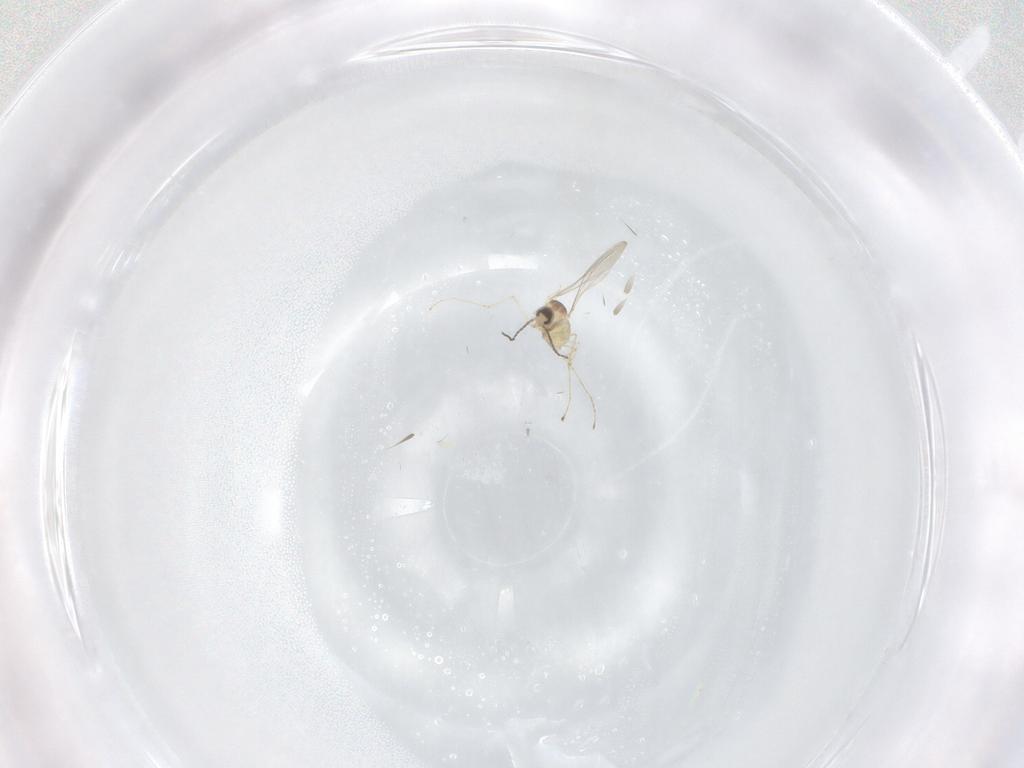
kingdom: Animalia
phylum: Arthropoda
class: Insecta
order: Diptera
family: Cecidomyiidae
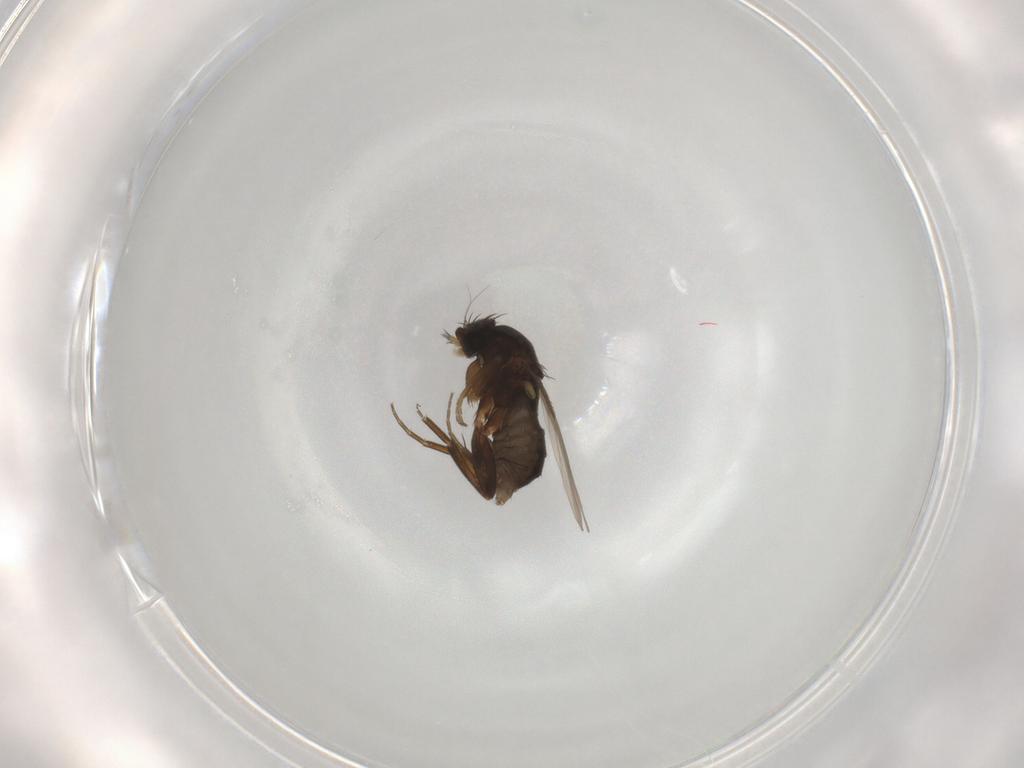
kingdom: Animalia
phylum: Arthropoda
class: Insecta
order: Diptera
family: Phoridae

**Your task**
Pull every naming line from the whole listing above and copy each one word for word, leaving out the pictures.

**Output**
kingdom: Animalia
phylum: Arthropoda
class: Insecta
order: Diptera
family: Cecidomyiidae
kingdom: Animalia
phylum: Arthropoda
class: Insecta
order: Diptera
family: Phoridae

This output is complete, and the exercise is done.